Layering of neurons in the cerebral cortex and cerebellum requires RELN and DAB1. By targeted disruption experiments in mice, Trommsdorff et al. (1999) showed that 2 cell surface receptors, very low density lipoprotein receptor (VLDLR; 192977) and apolipoprotein E receptor-2 (ApoER2; 602600), are also required. Both receptors bound Dab1 on their cytoplasmic tails and were expressed in cortical and cerebellar layers adjacent to layers expressing Reln. Dab1 expression was upregulated in knockout mice lacking both the Vldlr and Apoer2 genes. Inversion of cortical layers, absence of cerebellar foliation, and the migration of Purkinje cells in these animals precisely mimicked the phenotype of mice lacking Reln or Dab1. These findings established novel signaling functions for the LDL receptor gene family and suggested that VLDLR and APOER2 participate in transmitting the extracellular RELN signal to intracellular signaling processes initiated by DAB1.

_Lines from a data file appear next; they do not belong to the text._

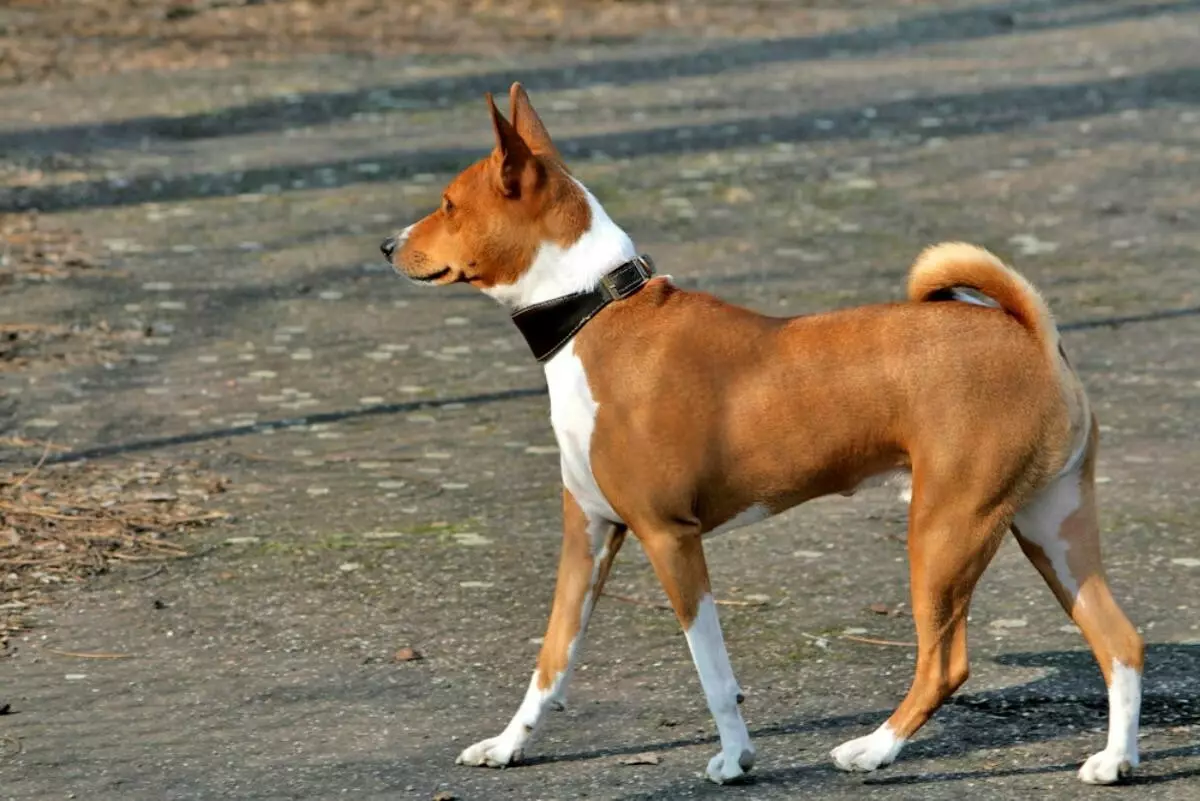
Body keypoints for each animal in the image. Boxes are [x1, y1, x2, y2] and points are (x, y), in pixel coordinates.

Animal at [381, 82, 1142, 786]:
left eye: (447, 204)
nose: (387, 245)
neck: (595, 314)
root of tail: (1031, 335)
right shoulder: (590, 533)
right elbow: (551, 658)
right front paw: (508, 744)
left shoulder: (669, 535)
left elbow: (712, 670)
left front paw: (735, 757)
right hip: (1050, 530)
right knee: (1121, 642)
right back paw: (1116, 759)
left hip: (946, 530)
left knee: (946, 664)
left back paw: (874, 750)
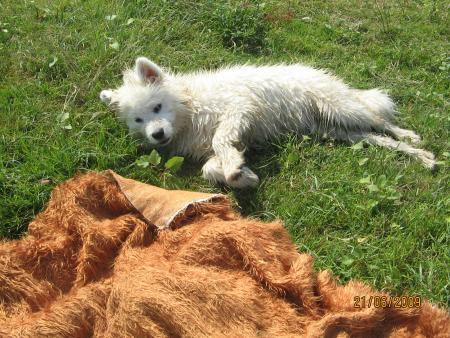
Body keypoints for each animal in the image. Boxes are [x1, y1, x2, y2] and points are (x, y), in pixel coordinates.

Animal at [99, 55, 436, 187]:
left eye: (157, 107)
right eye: (138, 120)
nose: (156, 135)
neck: (191, 108)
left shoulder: (238, 110)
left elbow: (221, 140)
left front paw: (234, 169)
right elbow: (211, 167)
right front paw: (240, 174)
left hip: (342, 109)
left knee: (381, 121)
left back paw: (414, 140)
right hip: (339, 131)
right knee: (379, 139)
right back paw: (420, 156)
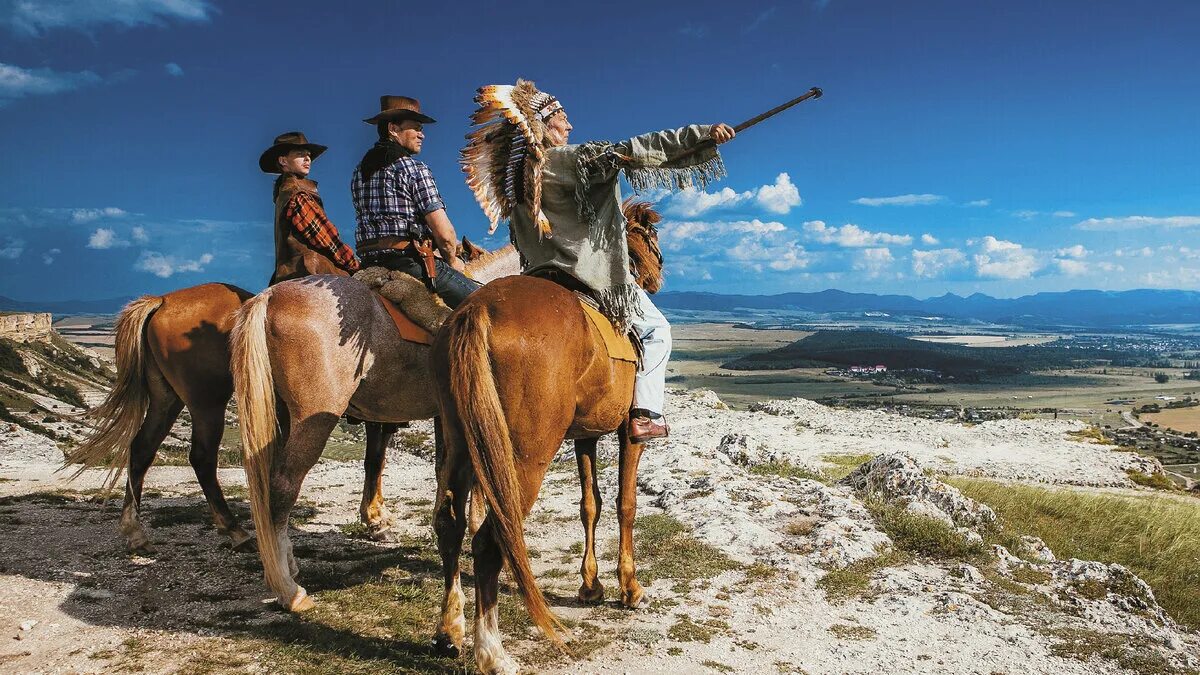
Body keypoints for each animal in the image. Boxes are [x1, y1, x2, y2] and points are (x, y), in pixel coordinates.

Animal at [59, 239, 492, 550]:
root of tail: (162, 300)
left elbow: (378, 461)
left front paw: (378, 519)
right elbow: (410, 463)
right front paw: (384, 521)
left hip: (168, 400)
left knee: (142, 450)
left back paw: (136, 530)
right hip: (208, 404)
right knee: (201, 457)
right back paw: (235, 530)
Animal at [427, 198, 667, 667]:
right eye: (649, 238)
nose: (658, 271)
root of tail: (477, 310)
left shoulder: (586, 435)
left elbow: (590, 505)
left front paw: (591, 586)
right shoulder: (628, 434)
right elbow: (625, 504)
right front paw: (629, 588)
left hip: (458, 442)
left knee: (450, 524)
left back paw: (449, 631)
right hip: (523, 458)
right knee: (490, 541)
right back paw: (492, 653)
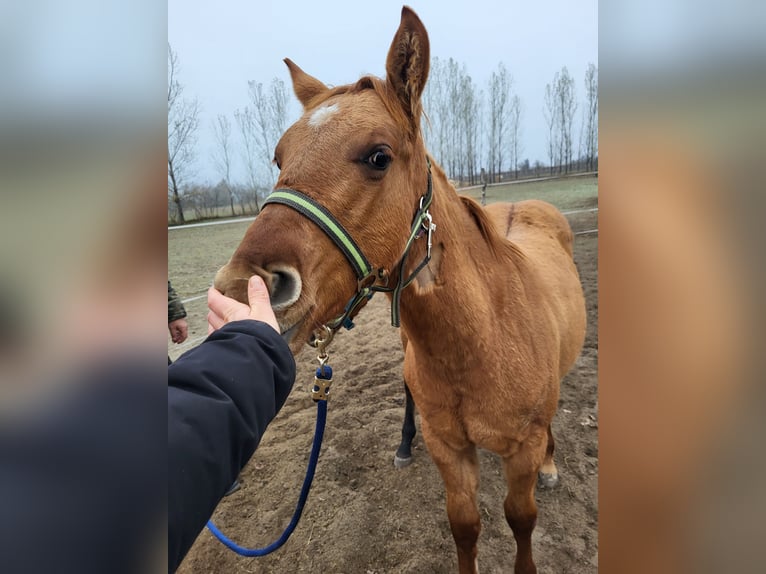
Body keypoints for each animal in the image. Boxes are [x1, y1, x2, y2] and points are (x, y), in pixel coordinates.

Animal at [213, 7, 586, 573]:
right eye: (279, 159)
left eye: (378, 156)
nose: (241, 289)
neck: (484, 341)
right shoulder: (450, 450)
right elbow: (465, 526)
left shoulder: (519, 450)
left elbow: (521, 520)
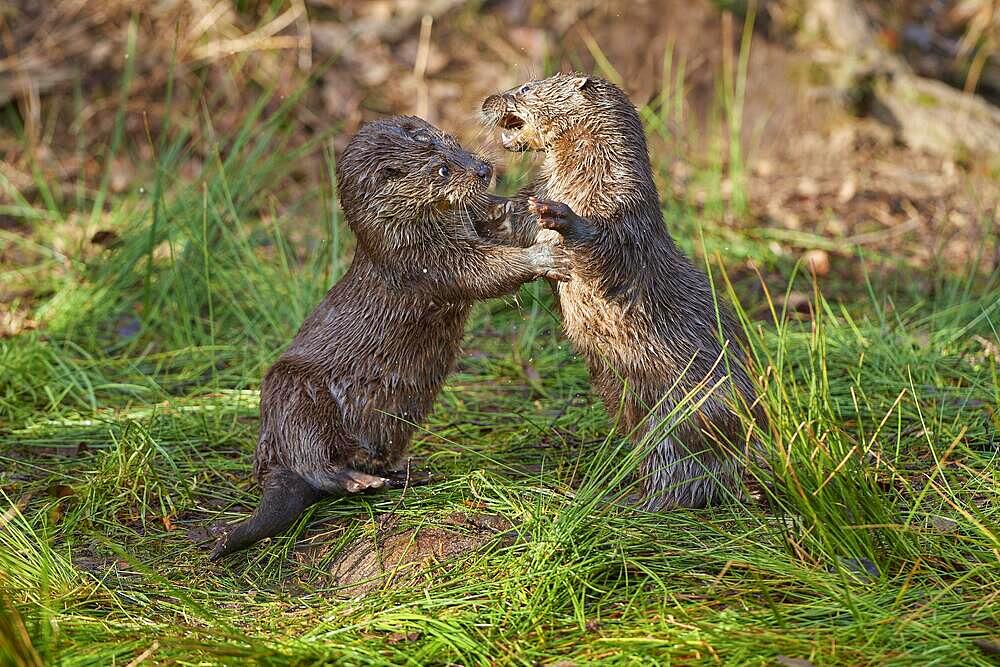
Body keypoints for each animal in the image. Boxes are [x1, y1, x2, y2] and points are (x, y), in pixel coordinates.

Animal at [209, 117, 572, 560]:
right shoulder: (424, 264)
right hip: (295, 393)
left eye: (453, 143)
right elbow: (484, 272)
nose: (484, 170)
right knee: (312, 461)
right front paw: (543, 257)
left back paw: (406, 473)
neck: (413, 235)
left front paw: (534, 205)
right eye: (440, 170)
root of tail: (269, 451)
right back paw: (355, 479)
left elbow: (499, 224)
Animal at [482, 74, 764, 512]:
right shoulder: (529, 205)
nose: (487, 100)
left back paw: (621, 500)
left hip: (690, 407)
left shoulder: (626, 213)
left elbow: (607, 244)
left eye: (526, 87)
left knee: (682, 473)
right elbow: (511, 219)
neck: (580, 182)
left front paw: (564, 218)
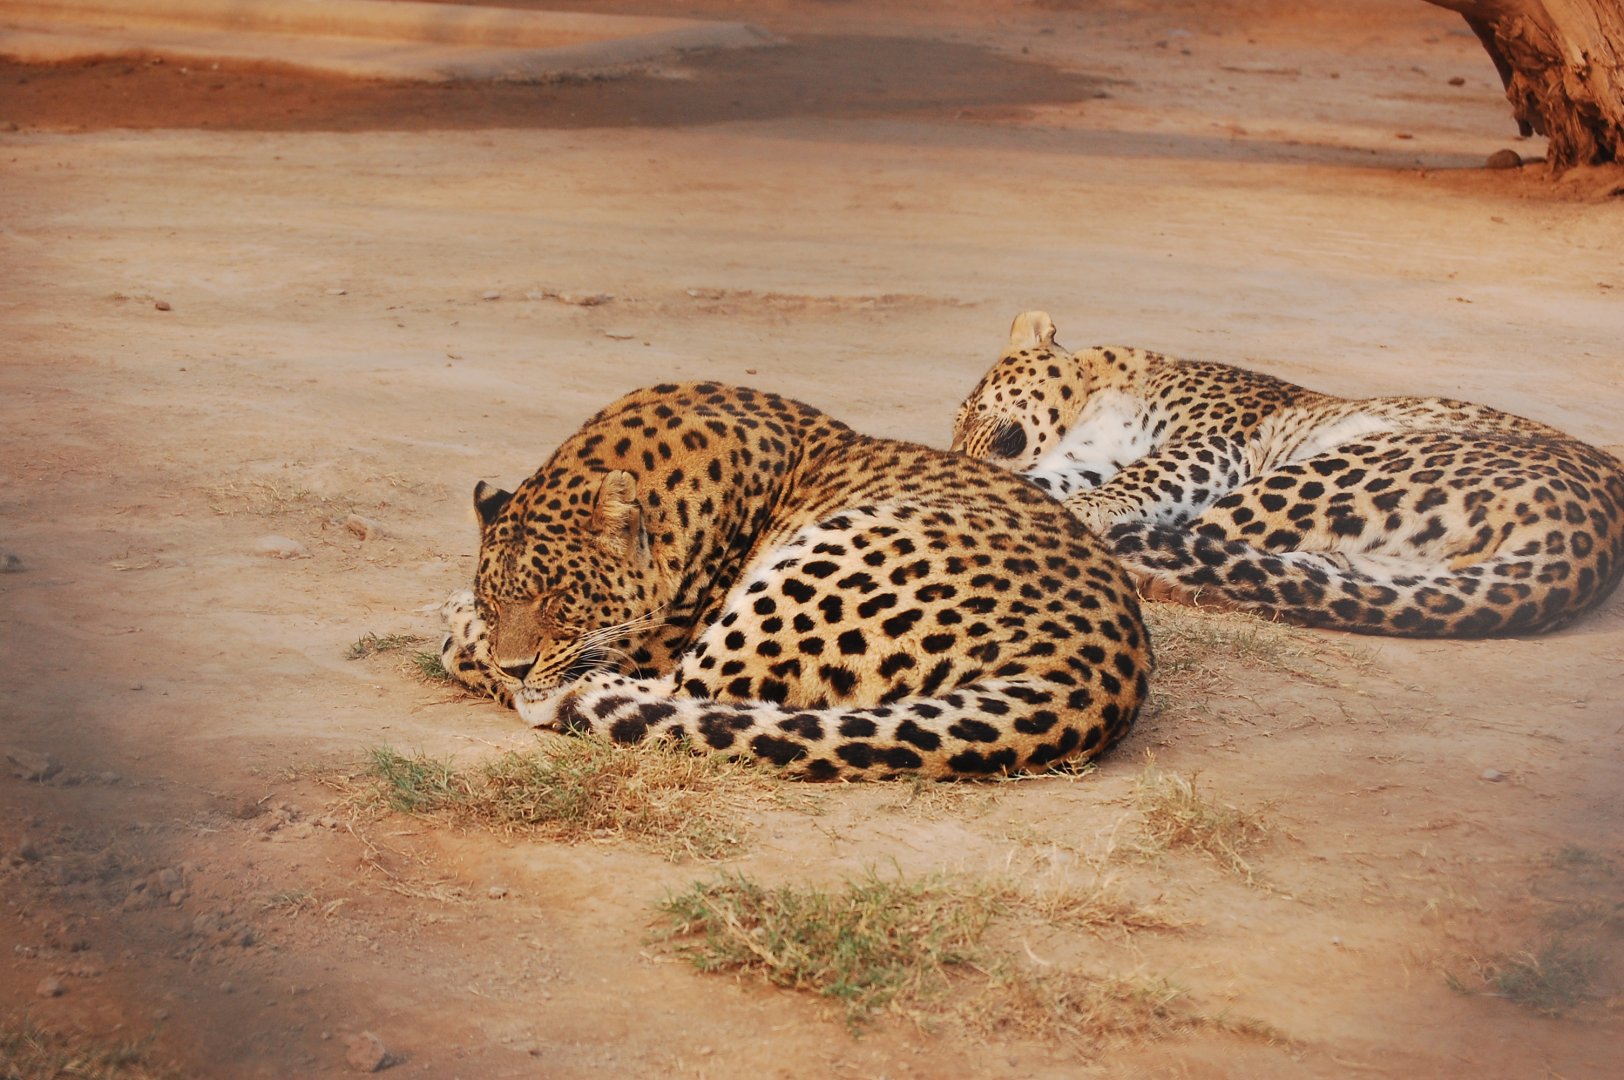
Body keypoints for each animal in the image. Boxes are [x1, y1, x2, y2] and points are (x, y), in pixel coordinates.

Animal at [440, 381, 1152, 780]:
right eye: (498, 601)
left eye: (560, 599)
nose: (515, 666)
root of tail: (1105, 671)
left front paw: (465, 631)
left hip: (827, 561)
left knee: (661, 691)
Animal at [950, 311, 1624, 637]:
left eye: (972, 407)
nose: (957, 448)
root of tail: (1592, 546)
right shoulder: (1087, 458)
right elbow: (1050, 483)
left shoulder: (1216, 441)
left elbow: (1141, 479)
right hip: (1378, 562)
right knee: (1285, 577)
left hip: (1335, 465)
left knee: (1213, 534)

In the reeler mouse, the telencephalic neurons (which are misplaced following migration) express approximately 10-fold more DAB1 than their wildtype counterpart. Such an increase in the expression of a protein that virtually functions as a receptor is expected to occur when the specific signal for the receptor is missing.

== Pathology ==
Mutations of the DAB1 gene can cause spinocerebellar ataxia type 37. The fact that mutations of the DAB1 gene are also linked to Alzheimer's disease (AD) has been explained by the hypothetic role of reelin signaling in AD.

== Gene variants and associated phenotypes in humans ==

In a study by Dr. Scott Williamson of Cornell University, a newer version of the DAB1 gene had been shown to be universal among those of Chinese ancestry, but not found among other global populations.